Ce fut probablement la plus heureuse période de sa carrière, celle du moins où le succès couronna ses désirs. Son ambition se sentait satisfaite : elle était une puissance ; son orgueil ne connaissait pas de blessure, sa volonté pas d’obstacles. Mais peu à peu des nuages s’amassèrent à l’horizon ; ses sujets, en admettant qu’ils eussent jamais été ses sujets, s’irritèrent d’une domination qui ne remplaçait pas pour eux le gouvernement guerrier qu’ils auraient rêvé. Ses immenses dépenses entamèrent sa fortune, dont la diminution l’obligea à restreindre les présents qu’elle avait jusque-là prodigués d’une main trop libérale. Elle finit par s’apercevoir que son autorité reposait sur le sable. Pendant ce temps, la plupart des serviteurs qu’elle avait emmenés d’Europe étaient morts ; les autres retournèrent dans leur pays natal.

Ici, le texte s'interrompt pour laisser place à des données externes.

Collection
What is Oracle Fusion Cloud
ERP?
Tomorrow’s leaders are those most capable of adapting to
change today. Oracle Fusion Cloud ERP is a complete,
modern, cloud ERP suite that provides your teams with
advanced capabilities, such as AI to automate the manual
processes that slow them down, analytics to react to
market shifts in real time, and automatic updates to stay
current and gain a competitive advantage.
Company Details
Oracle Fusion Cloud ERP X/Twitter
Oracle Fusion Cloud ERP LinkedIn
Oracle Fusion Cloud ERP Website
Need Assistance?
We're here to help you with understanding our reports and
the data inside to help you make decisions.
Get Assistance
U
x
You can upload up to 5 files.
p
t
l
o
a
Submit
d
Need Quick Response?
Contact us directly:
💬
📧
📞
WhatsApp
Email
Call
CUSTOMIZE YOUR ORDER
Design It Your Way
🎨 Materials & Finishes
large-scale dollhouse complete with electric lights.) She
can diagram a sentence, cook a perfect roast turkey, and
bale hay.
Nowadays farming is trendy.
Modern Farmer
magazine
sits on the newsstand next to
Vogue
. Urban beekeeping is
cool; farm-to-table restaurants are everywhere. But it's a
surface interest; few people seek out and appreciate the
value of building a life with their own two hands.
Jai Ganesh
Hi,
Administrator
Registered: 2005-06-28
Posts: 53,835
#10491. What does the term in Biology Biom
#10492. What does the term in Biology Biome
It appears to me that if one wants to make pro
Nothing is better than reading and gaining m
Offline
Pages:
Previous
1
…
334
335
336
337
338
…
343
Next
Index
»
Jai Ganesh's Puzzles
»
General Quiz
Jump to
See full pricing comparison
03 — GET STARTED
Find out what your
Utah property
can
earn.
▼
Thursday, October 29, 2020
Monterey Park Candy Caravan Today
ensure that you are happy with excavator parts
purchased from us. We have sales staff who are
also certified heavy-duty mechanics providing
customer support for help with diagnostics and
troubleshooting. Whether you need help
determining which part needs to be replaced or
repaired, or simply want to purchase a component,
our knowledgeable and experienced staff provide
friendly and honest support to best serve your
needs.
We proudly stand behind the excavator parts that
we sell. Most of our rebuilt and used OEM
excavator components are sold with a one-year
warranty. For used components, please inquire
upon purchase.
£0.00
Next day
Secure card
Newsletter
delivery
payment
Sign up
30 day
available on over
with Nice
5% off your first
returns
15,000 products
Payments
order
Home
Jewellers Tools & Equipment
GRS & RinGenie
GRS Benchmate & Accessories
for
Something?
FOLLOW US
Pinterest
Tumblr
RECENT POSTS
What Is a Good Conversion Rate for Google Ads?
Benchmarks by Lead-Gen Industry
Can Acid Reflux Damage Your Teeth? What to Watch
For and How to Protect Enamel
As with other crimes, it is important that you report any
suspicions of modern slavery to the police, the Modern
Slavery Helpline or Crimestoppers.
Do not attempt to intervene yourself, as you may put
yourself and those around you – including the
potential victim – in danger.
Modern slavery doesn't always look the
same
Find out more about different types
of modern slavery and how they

Elle demeura presque seule dans sa retraite du Liban, ne gardant que l’ombre de son ancienne puissance. Cette sensation d’échec dut être très amère ; mais elle la supporta avec son orgueil accoutumé, et elle sut se garder de l’avouer ou de se plaindre. Sans accorder un regret au passé, elle affronta d’un visage calme le malheur et l’ingratitude, soutenant aussi hardiment leurs assauts que celui des Bédouins dans le désert. Elle ne fléchit ni devant la vieillesse qui la gagnait lentement, ni devant l’abandon des lâches ingrats qui avaient si largement profité de sa libéralité. Seule elle vécut, au sein de ces grandes montagnes dont les sommets entouraient sa demeure isolée, sans livres, sans amis, servie seulement par quelques jeunes négresses, quelques esclaves et une poignée d’Arabes qui cultivaient son jardin et veillaient sur sa personne. Cependant l’amour du pouvoir était encore si puissant au dedans d’elle, qu’elle chercha à remplacer par une autorité spirituelle l’autorité politique qui lui échappait. Son énergie et son extraordinaire force de caractère trouvèrent leur expression dans un système religieux où l’illuminisme de l’Europe se confondait, dans un singulier mélange, avec les subtilités des croyances orientales et les mystères de l’astrologie du moyen âge. On ignore jusqu’à quels égarements d’esprit ces idées la portèrent, mais il n’est pas douteux qu’elle ne se crût parfois investie d’une puissance surnaturelle.

De temps à autre, un visiteur venait distraire sa solitude et y apporter un écho du monde de l’Occident ; il fallait pour cela obtenir sa permission spéciale ; mais, si ce visiteur lui était sympathique, il réussissait alors à triompher de la muette réserve dont elle s’enveloppait, et ses confidences avaient toujours un vif intérêt.